On their fifth album Anglo-American duo Still Corners (Greg Hughes and Tessa Murray) usher you down the path to ‘The Last Exit’. There you’ll encounter a superior collection of prairie-prog folk-rock desert-noir. With themes of panoramic pursuits and cinematic excursions of escape it contrasts greatly with the reality of its creation.

Written and recorded over the last 10 months of enforced interior-introspection, it’s a highly creative thing to engage with the outer-limits of inspiration and imagination when your ability to roam across physical space is limited and restricted.

If you can’t get ‘out’, get out of your head (artistically speaking). You can allow isolation and atomisation to dominate your every fibre and constrict and restrict OR you can travel in the mind, activate and exercise the imagination.

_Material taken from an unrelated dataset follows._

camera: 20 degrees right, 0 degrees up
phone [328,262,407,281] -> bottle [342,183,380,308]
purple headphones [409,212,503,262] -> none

Therefore, clamber aboard the astral plane and set the controls for the art of the headspun.

With ultra-vivid scenery and iconographic imagery of lonely and lost highways (‘White Sands’), setting suns that engender different energies, endless horizons of uncharted history and mystery (‘The Last Exit’), banished (dreamt) pasts of unwelcome returns (‘It’s Voodoo’), the eerie whistling of nameless strangers and one-horse town perimeters that ambiguously welcome ‘guests’ (‘Bad Town’), Still Corners are offering an all-round dream-trip to the hyperreal Westworld.

‘Till we meet again’ is wordless desert-prog noir, held by a slow-building lolloping bassline that leads to a climax of frenetic fuzz-out guitars with a sprinkling of electro-tinkling that wouldn’t be out of place on an Amon Düül LP.

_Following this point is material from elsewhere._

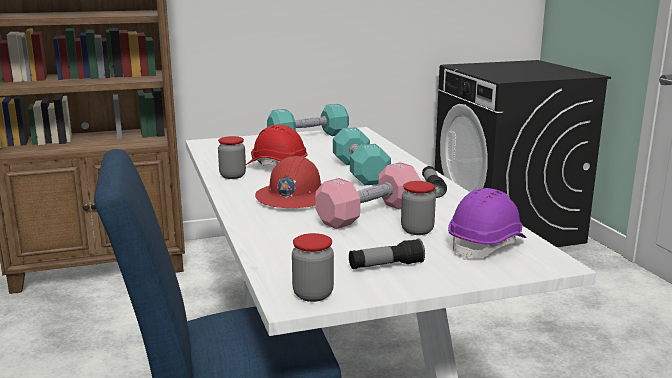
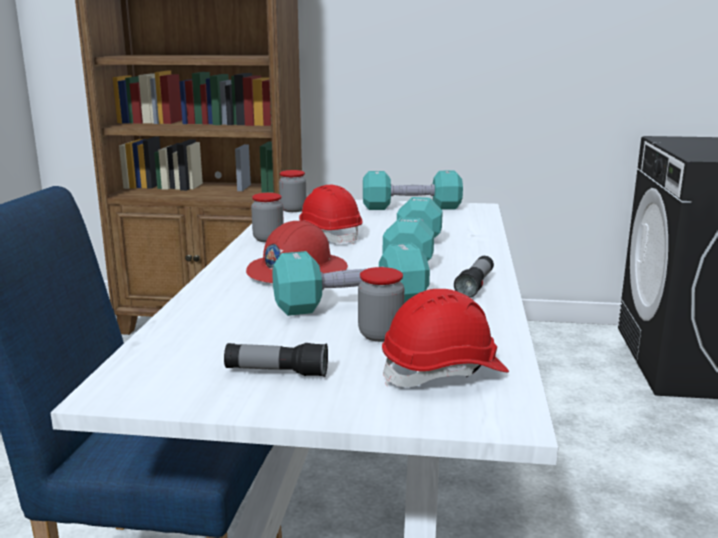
camera: 25 degrees right, 0 degrees up
jar [292,233,334,302] -> jar moved to [279,170,306,212]
pink dumbbell [315,162,421,229] -> turquoise dumbbell [272,243,430,316]
purple hard hat [448,188,526,260] -> red hard hat [382,289,509,387]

Hughes’s delicate and swooning guitar inflections (echoes of Chris Isaak and also Mark ‘Dire Straits’ Knopfler’s ‘Country & Northern’ twanging © Mark E. Smith) are especially effervescent on ‘White Sands’ and the standout ‘It’s voodoo’: the former is a wide-screen wanderlust akin to Pat Benatar’s rocky-heartlands of intrigue and mystery. The latter is a haunting tale of the past refusing to stay there, uprooted and rerouted memories stalking your shadows as ’echoes on the wind’. It’s effervescence disguising its occult-ured Americana.